[Records to use]
- - - - -
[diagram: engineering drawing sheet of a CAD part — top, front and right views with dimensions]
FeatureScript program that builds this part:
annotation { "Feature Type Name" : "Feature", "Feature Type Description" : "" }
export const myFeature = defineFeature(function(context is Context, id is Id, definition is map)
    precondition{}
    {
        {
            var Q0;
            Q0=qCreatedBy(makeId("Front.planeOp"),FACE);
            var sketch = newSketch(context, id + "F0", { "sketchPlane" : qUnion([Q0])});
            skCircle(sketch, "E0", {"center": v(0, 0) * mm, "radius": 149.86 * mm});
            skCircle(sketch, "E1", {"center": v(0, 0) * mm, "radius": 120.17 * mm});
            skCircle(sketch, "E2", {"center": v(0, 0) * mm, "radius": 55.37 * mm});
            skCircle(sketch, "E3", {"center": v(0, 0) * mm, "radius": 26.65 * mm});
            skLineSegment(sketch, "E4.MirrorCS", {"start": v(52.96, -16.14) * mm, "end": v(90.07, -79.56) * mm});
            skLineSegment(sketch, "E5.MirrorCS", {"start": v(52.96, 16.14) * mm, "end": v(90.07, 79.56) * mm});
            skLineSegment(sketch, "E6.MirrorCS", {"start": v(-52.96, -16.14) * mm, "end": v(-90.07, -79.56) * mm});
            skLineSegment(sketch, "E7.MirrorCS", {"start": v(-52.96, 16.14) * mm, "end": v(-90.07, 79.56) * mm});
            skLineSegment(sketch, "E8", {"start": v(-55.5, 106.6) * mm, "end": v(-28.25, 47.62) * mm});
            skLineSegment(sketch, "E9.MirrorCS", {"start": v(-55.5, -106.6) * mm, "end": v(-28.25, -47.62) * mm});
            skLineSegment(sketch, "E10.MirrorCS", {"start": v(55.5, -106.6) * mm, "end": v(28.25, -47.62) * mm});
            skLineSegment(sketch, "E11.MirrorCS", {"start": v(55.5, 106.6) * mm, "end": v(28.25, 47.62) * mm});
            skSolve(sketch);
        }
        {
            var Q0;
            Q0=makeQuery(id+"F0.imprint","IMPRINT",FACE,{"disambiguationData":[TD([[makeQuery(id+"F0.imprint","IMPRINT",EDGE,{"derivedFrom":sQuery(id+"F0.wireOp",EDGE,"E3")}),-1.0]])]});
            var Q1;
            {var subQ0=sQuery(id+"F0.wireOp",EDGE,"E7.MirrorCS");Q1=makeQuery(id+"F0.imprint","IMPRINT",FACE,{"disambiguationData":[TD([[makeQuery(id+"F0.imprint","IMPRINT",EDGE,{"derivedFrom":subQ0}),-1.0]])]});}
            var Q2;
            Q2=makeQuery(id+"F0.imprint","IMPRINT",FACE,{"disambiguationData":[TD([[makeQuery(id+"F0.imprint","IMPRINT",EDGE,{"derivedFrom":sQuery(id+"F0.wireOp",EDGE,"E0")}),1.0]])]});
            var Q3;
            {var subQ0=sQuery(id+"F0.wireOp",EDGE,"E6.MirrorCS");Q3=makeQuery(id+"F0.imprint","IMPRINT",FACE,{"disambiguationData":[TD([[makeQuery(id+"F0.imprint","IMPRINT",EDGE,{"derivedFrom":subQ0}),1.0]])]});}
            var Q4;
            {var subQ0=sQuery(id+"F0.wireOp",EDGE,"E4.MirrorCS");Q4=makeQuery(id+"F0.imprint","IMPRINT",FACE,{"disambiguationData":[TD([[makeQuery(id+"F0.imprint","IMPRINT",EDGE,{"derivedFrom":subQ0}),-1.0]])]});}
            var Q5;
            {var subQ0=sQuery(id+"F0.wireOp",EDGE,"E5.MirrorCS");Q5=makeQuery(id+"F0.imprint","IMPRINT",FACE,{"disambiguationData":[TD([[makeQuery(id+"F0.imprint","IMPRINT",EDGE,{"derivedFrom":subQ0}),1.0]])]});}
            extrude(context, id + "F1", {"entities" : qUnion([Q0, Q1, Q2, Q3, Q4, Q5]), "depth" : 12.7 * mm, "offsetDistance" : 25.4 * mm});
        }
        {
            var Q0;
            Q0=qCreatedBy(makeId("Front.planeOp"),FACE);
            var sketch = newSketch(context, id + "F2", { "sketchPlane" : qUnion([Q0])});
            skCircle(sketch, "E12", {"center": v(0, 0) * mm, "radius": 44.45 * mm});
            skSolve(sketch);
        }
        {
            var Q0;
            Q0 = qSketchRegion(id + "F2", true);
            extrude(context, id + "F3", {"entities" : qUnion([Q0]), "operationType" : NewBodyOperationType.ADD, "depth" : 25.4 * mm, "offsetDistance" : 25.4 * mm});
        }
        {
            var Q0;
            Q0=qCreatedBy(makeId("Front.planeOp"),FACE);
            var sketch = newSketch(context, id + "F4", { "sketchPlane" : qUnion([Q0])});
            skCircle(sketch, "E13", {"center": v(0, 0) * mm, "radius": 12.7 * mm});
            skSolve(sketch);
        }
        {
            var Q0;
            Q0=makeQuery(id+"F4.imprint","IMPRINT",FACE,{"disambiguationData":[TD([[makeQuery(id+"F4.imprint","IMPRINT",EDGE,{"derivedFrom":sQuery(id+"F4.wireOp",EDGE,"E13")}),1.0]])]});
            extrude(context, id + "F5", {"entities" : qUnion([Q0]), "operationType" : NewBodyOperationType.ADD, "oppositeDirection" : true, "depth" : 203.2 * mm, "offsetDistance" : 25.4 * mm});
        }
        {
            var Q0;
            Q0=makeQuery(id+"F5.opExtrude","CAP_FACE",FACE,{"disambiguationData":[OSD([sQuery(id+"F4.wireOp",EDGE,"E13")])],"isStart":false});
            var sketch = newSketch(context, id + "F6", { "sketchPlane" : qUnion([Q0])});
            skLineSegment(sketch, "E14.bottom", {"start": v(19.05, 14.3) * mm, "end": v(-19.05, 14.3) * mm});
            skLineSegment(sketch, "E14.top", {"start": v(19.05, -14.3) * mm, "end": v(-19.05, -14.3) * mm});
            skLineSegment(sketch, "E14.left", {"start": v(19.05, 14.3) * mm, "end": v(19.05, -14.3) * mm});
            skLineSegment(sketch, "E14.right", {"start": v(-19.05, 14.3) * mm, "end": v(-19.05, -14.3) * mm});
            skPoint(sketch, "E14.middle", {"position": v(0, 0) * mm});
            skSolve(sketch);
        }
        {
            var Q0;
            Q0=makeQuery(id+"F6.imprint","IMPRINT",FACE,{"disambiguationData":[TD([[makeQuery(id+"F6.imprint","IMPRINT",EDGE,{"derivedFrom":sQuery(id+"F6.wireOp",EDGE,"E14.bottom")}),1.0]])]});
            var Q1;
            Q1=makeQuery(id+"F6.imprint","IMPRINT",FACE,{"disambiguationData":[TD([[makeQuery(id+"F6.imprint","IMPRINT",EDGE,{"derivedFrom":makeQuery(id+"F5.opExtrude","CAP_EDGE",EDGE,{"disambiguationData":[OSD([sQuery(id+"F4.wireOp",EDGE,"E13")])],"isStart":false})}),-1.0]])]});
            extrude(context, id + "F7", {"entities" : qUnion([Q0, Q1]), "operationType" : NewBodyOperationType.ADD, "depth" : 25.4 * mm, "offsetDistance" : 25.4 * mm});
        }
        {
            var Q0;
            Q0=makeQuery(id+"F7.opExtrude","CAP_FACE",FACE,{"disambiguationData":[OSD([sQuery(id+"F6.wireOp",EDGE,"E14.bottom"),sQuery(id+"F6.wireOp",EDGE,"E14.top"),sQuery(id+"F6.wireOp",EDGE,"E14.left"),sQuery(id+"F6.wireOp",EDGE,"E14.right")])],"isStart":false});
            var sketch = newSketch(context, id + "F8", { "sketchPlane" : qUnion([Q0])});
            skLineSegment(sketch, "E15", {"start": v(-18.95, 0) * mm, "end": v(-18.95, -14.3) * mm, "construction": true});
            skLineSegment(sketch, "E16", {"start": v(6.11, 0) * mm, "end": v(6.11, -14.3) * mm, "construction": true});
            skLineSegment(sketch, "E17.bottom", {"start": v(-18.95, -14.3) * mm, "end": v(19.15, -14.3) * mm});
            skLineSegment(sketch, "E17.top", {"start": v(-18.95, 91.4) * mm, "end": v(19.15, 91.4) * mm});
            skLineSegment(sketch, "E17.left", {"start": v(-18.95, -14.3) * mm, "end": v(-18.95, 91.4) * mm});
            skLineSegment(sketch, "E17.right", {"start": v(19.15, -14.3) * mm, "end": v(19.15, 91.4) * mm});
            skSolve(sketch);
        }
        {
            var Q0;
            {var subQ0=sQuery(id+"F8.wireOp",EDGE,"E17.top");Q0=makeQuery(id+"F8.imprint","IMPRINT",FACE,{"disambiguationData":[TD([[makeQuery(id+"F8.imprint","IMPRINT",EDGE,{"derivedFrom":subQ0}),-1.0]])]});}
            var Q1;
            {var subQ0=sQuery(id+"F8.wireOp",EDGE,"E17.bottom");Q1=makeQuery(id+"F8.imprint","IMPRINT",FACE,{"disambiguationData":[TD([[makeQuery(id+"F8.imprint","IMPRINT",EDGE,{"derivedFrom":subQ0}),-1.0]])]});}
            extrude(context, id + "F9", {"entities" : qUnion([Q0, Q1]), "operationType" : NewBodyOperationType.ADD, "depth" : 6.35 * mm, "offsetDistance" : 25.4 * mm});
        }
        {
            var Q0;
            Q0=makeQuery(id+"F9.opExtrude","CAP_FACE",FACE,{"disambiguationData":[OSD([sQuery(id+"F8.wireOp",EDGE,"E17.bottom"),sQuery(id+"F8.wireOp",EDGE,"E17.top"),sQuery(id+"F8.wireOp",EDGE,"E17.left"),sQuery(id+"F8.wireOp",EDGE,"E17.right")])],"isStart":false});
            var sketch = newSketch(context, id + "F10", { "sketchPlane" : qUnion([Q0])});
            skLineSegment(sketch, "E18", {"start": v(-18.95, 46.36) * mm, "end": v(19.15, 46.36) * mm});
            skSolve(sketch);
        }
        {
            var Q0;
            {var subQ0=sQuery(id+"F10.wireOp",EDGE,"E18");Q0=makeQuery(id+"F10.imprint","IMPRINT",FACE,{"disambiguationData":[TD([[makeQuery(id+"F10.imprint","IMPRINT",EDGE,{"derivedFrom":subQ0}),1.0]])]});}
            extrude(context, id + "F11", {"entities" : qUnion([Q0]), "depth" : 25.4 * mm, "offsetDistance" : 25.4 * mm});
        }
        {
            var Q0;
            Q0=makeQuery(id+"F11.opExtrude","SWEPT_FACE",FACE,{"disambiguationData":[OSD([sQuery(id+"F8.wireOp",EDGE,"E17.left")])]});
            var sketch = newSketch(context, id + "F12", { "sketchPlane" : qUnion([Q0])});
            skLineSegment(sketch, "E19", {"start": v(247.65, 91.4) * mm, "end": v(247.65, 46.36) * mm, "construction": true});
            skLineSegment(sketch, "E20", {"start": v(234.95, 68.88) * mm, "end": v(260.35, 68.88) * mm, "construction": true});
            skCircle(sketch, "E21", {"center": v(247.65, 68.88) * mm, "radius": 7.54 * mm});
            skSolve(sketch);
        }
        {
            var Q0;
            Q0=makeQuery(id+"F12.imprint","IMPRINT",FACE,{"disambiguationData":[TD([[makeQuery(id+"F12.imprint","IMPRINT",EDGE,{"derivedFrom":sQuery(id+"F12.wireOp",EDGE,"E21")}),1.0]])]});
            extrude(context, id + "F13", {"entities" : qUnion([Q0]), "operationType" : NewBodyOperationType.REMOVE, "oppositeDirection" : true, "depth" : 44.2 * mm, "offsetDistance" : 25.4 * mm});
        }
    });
- - - - -
[What the exercise asks] Please copy out the stretch from the start of the records through the line containing "v(-55.5, -106.6) *", including that line.

[The solution]
[diagram: engineering drawing sheet of a CAD part — top, front and right views with dimensions]
FeatureScript program that builds this part:
annotation { "Feature Type Name" : "Feature", "Feature Type Description" : "" }
export const myFeature = defineFeature(function(context is Context, id is Id, definition is map)
    precondition{}
    {
        {
            var Q0;
            Q0=qCreatedBy(makeId("Front.planeOp"),FACE);
            var sketch = newSketch(context, id + "F0", { "sketchPlane" : qUnion([Q0])});
            skCircle(sketch, "E0", {"center": v(0, 0) * mm, "radius": 149.86 * mm});
            skCircle(sketch, "E1", {"center": v(0, 0) * mm, "radius": 120.17 * mm});
            skCircle(sketch, "E2", {"center": v(0, 0) * mm, "radius": 55.37 * mm});
            skCircle(sketch, "E3", {"center": v(0, 0) * mm, "radius": 26.65 * mm});
            skLineSegment(sketch, "E4.MirrorCS", {"start": v(52.96, -16.14) * mm, "end": v(90.07, -79.56) * mm});
            skLineSegment(sketch, "E5.MirrorCS", {"start": v(52.96, 16.14) * mm, "end": v(90.07, 79.56) * mm});
            skLineSegment(sketch, "E6.MirrorCS", {"start": v(-52.96, -16.14) * mm, "end": v(-90.07, -79.56) * mm});
            skLineSegment(sketch, "E7.MirrorCS", {"start": v(-52.96, 16.14) * mm, "end": v(-90.07, 79.56) * mm});
            skLineSegment(sketch, "E8", {"start": v(-55.5, 106.6) * mm, "end": v(-28.25, 47.62) * mm});
            skLineSegment(sketch, "E9.MirrorCS", {"start": v(-55.5, -106.6) * mm, "end": v(-28.25, -47.62) * mm});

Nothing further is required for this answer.